Coffee growing: The challenge in the face of adversity
I can say with certainty that every time we work on the field with our coffee partners, we confirm how versatile coffee is throughout all its stages; after visiting one of our coffee suppliers in Cameroon last year, I remember to have asked Jacques – from our agency in Ethiopia - for some bibliographical sources that could help me understand better some specific issues found and after a not so brief talk, we came to the conclusion:
“Nature gives you everything you need”.
I also remember him kindly preparing a list of trees that could be planted and used against some identified problems on such farm.

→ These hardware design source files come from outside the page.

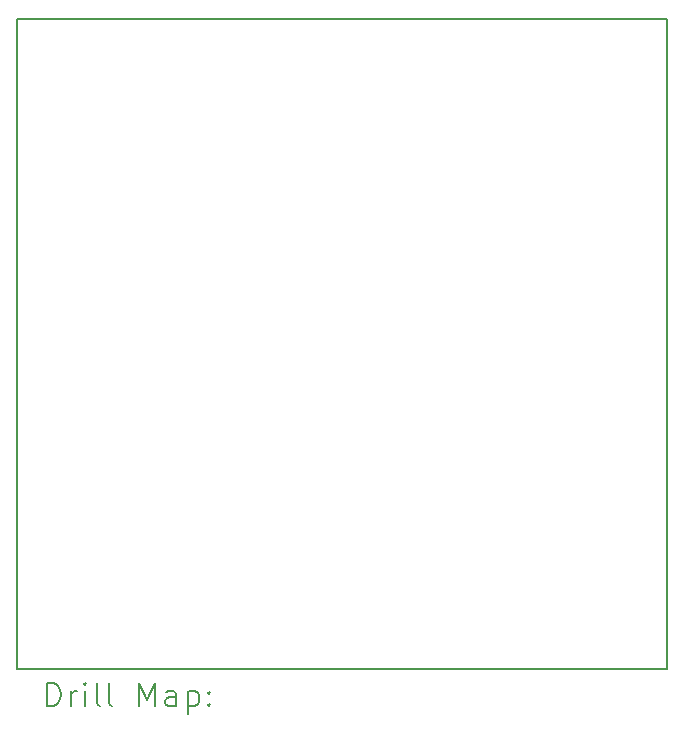
<source format=gbr>
%TF.GenerationSoftware,KiCad,Pcbnew,8.0.2*%
%TF.CreationDate,2024-05-17T09:06:00-06:00*%
%TF.ProjectId,PCB_Project,5043425f-5072-46f6-9a65-63742e6b6963,rev?*%
%TF.SameCoordinates,Original*%
%TF.FileFunction,Drillmap*%
%TF.FilePolarity,Positive*%
%FSLAX45Y45*%
G04 Gerber Fmt 4.5, Leading zero omitted, Abs format (unit mm)*
G04 Created by KiCad (PCBNEW 8.0.2) date 2024-05-17 09:06:00*
%MOMM*%
%LPD*%
G01*
G04 APERTURE LIST*
%ADD10C,0.200000*%
G04 APERTURE END LIST*
D10*
X11350000Y-5750000D02*
X16850000Y-5750000D01*
X16850000Y-11250000D01*
X11350000Y-11250000D01*
X11350000Y-5750000D01*
X11600777Y-11571484D02*
X11600777Y-11371484D01*
X11600777Y-11371484D02*
X11648396Y-11371484D01*
X11648396Y-11371484D02*
X11676967Y-11381008D01*
X11676967Y-11381008D02*
X11696015Y-11400055D01*
X11696015Y-11400055D02*
X11705539Y-11419103D01*
X11705539Y-11419103D02*
X11715062Y-11457198D01*
X11715062Y-11457198D02*
X11715062Y-11485769D01*
X11715062Y-11485769D02*
X11705539Y-11523865D01*
X11705539Y-11523865D02*
X11696015Y-11542912D01*
X11696015Y-11542912D02*
X11676967Y-11561960D01*
X11676967Y-11561960D02*
X11648396Y-11571484D01*
X11648396Y-11571484D02*
X11600777Y-11571484D01*
X11800777Y-11571484D02*
X11800777Y-11438150D01*
X11800777Y-11476246D02*
X11810301Y-11457198D01*
X11810301Y-11457198D02*
X11819824Y-11447674D01*
X11819824Y-11447674D02*
X11838872Y-11438150D01*
X11838872Y-11438150D02*
X11857920Y-11438150D01*
X11924586Y-11571484D02*
X11924586Y-11438150D01*
X11924586Y-11371484D02*
X11915062Y-11381008D01*
X11915062Y-11381008D02*
X11924586Y-11390531D01*
X11924586Y-11390531D02*
X11934110Y-11381008D01*
X11934110Y-11381008D02*
X11924586Y-11371484D01*
X11924586Y-11371484D02*
X11924586Y-11390531D01*
X12048396Y-11571484D02*
X12029348Y-11561960D01*
X12029348Y-11561960D02*
X12019824Y-11542912D01*
X12019824Y-11542912D02*
X12019824Y-11371484D01*
X12153158Y-11571484D02*
X12134110Y-11561960D01*
X12134110Y-11561960D02*
X12124586Y-11542912D01*
X12124586Y-11542912D02*
X12124586Y-11371484D01*
X12381729Y-11571484D02*
X12381729Y-11371484D01*
X12381729Y-11371484D02*
X12448396Y-11514341D01*
X12448396Y-11514341D02*
X12515062Y-11371484D01*
X12515062Y-11371484D02*
X12515062Y-11571484D01*
X12696015Y-11571484D02*
X12696015Y-11466722D01*
X12696015Y-11466722D02*
X12686491Y-11447674D01*
X12686491Y-11447674D02*
X12667443Y-11438150D01*
X12667443Y-11438150D02*
X12629348Y-11438150D01*
X12629348Y-11438150D02*
X12610301Y-11447674D01*
X12696015Y-11561960D02*
X12676967Y-11571484D01*
X12676967Y-11571484D02*
X12629348Y-11571484D01*
X12629348Y-11571484D02*
X12610301Y-11561960D01*
X12610301Y-11561960D02*
X12600777Y-11542912D01*
X12600777Y-11542912D02*
X12600777Y-11523865D01*
X12600777Y-11523865D02*
X12610301Y-11504817D01*
X12610301Y-11504817D02*
X12629348Y-11495293D01*
X12629348Y-11495293D02*
X12676967Y-11495293D01*
X12676967Y-11495293D02*
X12696015Y-11485769D01*
X12791253Y-11438150D02*
X12791253Y-11638150D01*
X12791253Y-11447674D02*
X12810301Y-11438150D01*
X12810301Y-11438150D02*
X12848396Y-11438150D01*
X12848396Y-11438150D02*
X12867443Y-11447674D01*
X12867443Y-11447674D02*
X12876967Y-11457198D01*
X12876967Y-11457198D02*
X12886491Y-11476246D01*
X12886491Y-11476246D02*
X12886491Y-11533388D01*
X12886491Y-11533388D02*
X12876967Y-11552436D01*
X12876967Y-11552436D02*
X12867443Y-11561960D01*
X12867443Y-11561960D02*
X12848396Y-11571484D01*
X12848396Y-11571484D02*
X12810301Y-11571484D01*
X12810301Y-11571484D02*
X12791253Y-11561960D01*
X12972205Y-11552436D02*
X12981729Y-11561960D01*
X12981729Y-11561960D02*
X12972205Y-11571484D01*
X12972205Y-11571484D02*
X12962682Y-11561960D01*
X12962682Y-11561960D02*
X12972205Y-11552436D01*
X12972205Y-11552436D02*
X12972205Y-11571484D01*
X12972205Y-11447674D02*
X12981729Y-11457198D01*
X12981729Y-11457198D02*
X12972205Y-11466722D01*
X12972205Y-11466722D02*
X12962682Y-11457198D01*
X12962682Y-11457198D02*
X12972205Y-11447674D01*
X12972205Y-11447674D02*
X12972205Y-11466722D01*
M02*

</source>
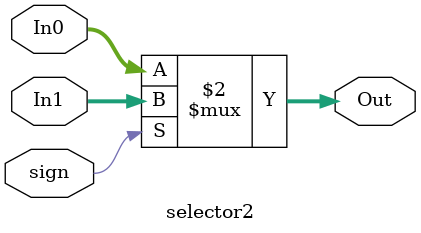
<source format=v>
`timescale 1ns / 1ps


module selector2(
    input sign,
    input [31:0] In0,
    input [31:0] In1,
    output [31:0] Out
    );
    assign Out = sign == 0 ? In0 : In1;
endmodule

</source>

I completely agree with Jacques.
Ethiopia is always a reference.
Ethiopia is the origin, where traditionally coffee bushes have been grown under the shade of trees and where we can get stunning beans; if you have had the chance to visit this country, I am sure you heard –more than once or twice- different versions that describe how first coffee beans were discovered and if you had the time, you lived the adventure of visiting a forest in the search for the so famous wild coffee. In my case, what I saw in the forests was different from what I was really expecting and the last time, I felt much more motivated to investigate and to understand better the complex reality of our coffee growers in Ethiopia, where several transformations are happening dramatically. Here, the Gera Forest is an example of an agroforestry system that conserves the primary forest.
Wild coffee in Ethiopia?
Wild coffee has been considered a “farming system” but neither coffee bushes nor the forest are given any management. Such areas are supposed to be protected, however what is often found is deforested land extensions and very old and tall coffee “trees” trying to survive. A study from the University of Jimma affirms that Wild Coffee in rainforest represents a scarce 5% of the coffee land, while Semi-forest and Garden coffee are two systems more often used and where deforestation tends to be normal. Farming systems in Ethiopia.
It is not just about judging.
Research and several studies have been carried out in favor of the conservation of forests by prestigious institutions in Ethiopia, most of them demonstrating how indigenous shade trees such as Acacia, Albizia, Millettia, Gravilea
could help coffee bushes adapt better, produce higher quality beans and increase yields. Other studies consider adaptation and mitigation practices – such as replanting such shade trees- as strategies to ensure sustainable coffee production and also to maintain a sustainable ecosystem. One of the most recent articles I read suggests that coffee-growing areas in Ethiopia could expand despite climate change, if farmers move their farms to higher altitudes and adopt other mitigation strategies, such as irrigating and mulching. In fact, mulching is often done by many growers, however, let’s put ourselves in the shoes of small farm holders: Are they aware of the negative effects of deforestation? Are they familiar with Forest Management
and Coffee Management
? Do they know the role of indigenous shade trees in coffee and environment? Are they technically and economically supported? Is coffee growing still as profitable as it was some years ago? How realistic would be to move uphill their farms? What about the current ecosystem in such higher lands? The way it is going, we should not get surprised when prices for organic coffee go drastically up and coffee farming in Ethiopia becomes dependent on conventional practices such as inorganic fertilizing and full-sun exposure growing systems. We are making efforts to identify several indigenous trees species to share with our growers its role in coffee production.
Meanwhile, in other regions…
Coffee regions in Latin America and Asia are also facing the negative effects of global warming; the outbreak and dissemination of coffee leaf rust and coffee berry borer, as well as the reduction in coffee yields and quality are few examples. As in Ethiopia, in Central America coffee growing represents the only source of income used to buy food and supplies for the cultivation of basic grains. In other words, food security is under a high risk. Other farmers are switching from coffee to other crops. Coffee producing countries in Africa, such as Cameroon are not the exception, where extremely high temperatures and excessive rainfalls are registered. One of our coffee growers in Kenya is an excellent example of coffee farming systems adaptation: “I am always very careful while pruning… I have two harvest seasons in the year and sometimes it is necessary to ‘sacrifice’ a percentage of my production to get my farms under renewing to guarantee a higher productivity in a short or medium term”; varieties diversification is also giving him hope. Factors that affect coffee farming.
Water availability from natural sources is being critically affected by deforestation; soil erosion is often found in many coffee plantations, which brings other negative consequences. Resistant and more productive coffee varieties are being introduced by growers. Higher volumes production seems to be a better option to increase their incomes. These are good news: some of our coffee partners are developing interesting projects in the search for improving coffee quality of such varieties at farm and processing levels and the results are positive so far! To guarantee the availability of high quality coffees is now a hard challenge for growers. Much of our work done on the field has to do with raising awareness on the environmental impact due to coffee production, which sometimes seems to be an irrelevant issue. They need to be more supported and as usual, I would recommend the development of educational programs as a useful tool to learn how to adapt coffee to this changing conditions, to respect nature and to responsibly take advantage of its resources.